Copy out the material word for word from its opening line down through the line containing "picture [0, 0, 1654, 1241]", including that line, and stop there.

Input records:
▼

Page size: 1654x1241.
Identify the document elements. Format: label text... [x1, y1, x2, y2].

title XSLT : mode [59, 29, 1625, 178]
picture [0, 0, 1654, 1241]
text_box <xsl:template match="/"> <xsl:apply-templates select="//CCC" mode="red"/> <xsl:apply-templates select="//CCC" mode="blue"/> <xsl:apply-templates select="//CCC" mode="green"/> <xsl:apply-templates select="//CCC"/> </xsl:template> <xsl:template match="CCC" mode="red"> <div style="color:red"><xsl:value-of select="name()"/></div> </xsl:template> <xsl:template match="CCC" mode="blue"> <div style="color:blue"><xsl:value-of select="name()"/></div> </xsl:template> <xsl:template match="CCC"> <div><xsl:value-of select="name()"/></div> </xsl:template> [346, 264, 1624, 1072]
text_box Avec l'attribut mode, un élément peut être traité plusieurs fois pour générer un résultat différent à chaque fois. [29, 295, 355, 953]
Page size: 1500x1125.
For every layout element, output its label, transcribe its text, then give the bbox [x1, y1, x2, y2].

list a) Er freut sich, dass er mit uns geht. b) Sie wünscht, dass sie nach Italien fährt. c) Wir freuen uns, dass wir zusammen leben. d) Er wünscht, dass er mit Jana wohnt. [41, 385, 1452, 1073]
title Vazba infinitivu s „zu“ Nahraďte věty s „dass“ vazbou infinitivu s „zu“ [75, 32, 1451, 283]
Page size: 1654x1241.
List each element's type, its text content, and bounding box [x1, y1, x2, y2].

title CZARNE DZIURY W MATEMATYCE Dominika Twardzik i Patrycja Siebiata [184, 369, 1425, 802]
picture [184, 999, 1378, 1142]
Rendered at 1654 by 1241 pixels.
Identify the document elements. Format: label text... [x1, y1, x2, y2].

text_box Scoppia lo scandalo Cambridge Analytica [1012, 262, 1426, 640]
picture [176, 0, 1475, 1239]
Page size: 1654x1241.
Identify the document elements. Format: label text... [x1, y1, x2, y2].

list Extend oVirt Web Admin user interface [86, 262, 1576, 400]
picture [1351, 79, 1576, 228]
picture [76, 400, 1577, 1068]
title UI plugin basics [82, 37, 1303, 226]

▲

Solution below:
Page size: 1654x1241.
Identify the document elements. Format: label text... [x1, y1, x2, y2].

title XSLT : mode [59, 29, 1625, 178]
picture [0, 0, 1654, 1241]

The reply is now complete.